# Killing crickets



## miffikins (Feb 25, 2007)

Whats the best way of killing crickets without damaging them?? I've added another angle to my final year enrichment project, and I'm trying to prove that feeding live insects is beneficial enrichment as it promotes natural behaviours (eg stalking, hunting).
So to do this I have to offer dead insects and live ones on seperate occasions and see if there is any change in behavioural profile. So, I need fresh killed crickets, but I don't know how to do it! Any ideas??

Cheers : victory:


----------



## snakelover (Dec 17, 2006)

smack em on da head wid ya finger?


----------



## SiUK (Feb 15, 2007)

pinch them just below the head on the neck sort of area with a pair of tweezers kills them easily with minimal damage


----------



## quizicalkat (Jul 7, 2007)

put a water bowl in with them - they do it themselves...


----------



## miffikins (Feb 25, 2007)

Cheers guys, I might have a go with the tweezers!

: victory:


----------



## Ssthisto (Aug 31, 2006)

Pop 'em in the freezer for fifteen or twenty minutes.


----------



## DeanThorpe (Apr 9, 2006)

yeh...I think freezing them is the best way.....i have tried to k.o a cricket by flicking it..never have much luck lol


----------



## vic13 (Aug 27, 2007)

Agree with squeezing just behind their head. The only icky thing with that is though, they keep wiggling for AGES!!! :lol2: 

I've even removed heads before now only to find them walking around the viv an hour later!! No chance of them biting anymore though :lol2:


----------



## HABU (Mar 21, 2007)

what were the crickets guilty of ???????:lol2:


----------



## xmashx (Sep 14, 2007)

This sounds interresting but i was wondering if this was for school, college, uni or just for your own thing to prove to other rep owners ?
xsachax


----------



## spendleb (Jul 17, 2007)

Drown them, had to do that a few times to get rid of the odd couple in the bottom of the Kricket Keeper who won't come out to play with Harry.


----------



## Maxxed_Ross (Oct 1, 2007)

the freezer sounds like a safe bet... plus it'll keep them fresh!

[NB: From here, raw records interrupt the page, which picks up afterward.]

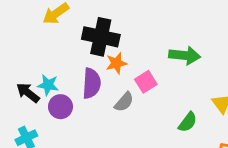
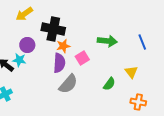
purple semicircle: (92, 83) -> (59, 63), moved
gray semicircle: (124, 102) -> (68, 84), moved, size x1.5
purple circle: (60, 107) -> (27, 45), moved

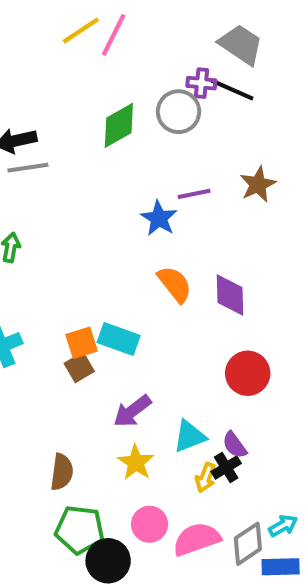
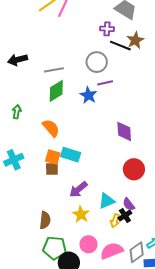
black line: (232, 90) -> (120, 46), moved
gray circle: (179, 112) -> (97, 62), moved
green diamond: (119, 125) -> (56, 91), moved
gray line: (28, 168) -> (54, 70), moved
brown star: (258, 184) -> (135, 40), moved
orange semicircle: (175, 284) -> (51, 128), moved
orange square: (82, 343) -> (53, 157), turned 35
brown square: (79, 367) -> (52, 169), turned 32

I know from experiance my BD won't even touch dead insects. He sits and watches them for ages until they move, and then he pounces on them!


----------



## ViRMiN (Aug 6, 2007)

Freezing! As used by angler's to prepare dead maggots for baiting or certain fishing methods.


----------



## bhimpfen (Aug 11, 2007)

I think freezing is best. It'll make sure nothing is smooshed my tweezing or anything of that sort.


----------



## titch 1987 (Sep 24, 2007)

wen i try drowning crix they swim out mite hold them under next time :lol2:


----------



## bhimpfen (Aug 11, 2007)

titch 1987 said:


> wen i try drowning crix they swim out mite hold them under next time :lol2:


I noticed lots of crickets can get out of the water by jumping, only a few die in water.


----------



## Rico (Jan 5, 2007)

I used to keep tarantulas a few years ago and if i ran out of micro crickets for my spiderlings id freeze a bigger one and feed them the legs or a piece of the body.


----------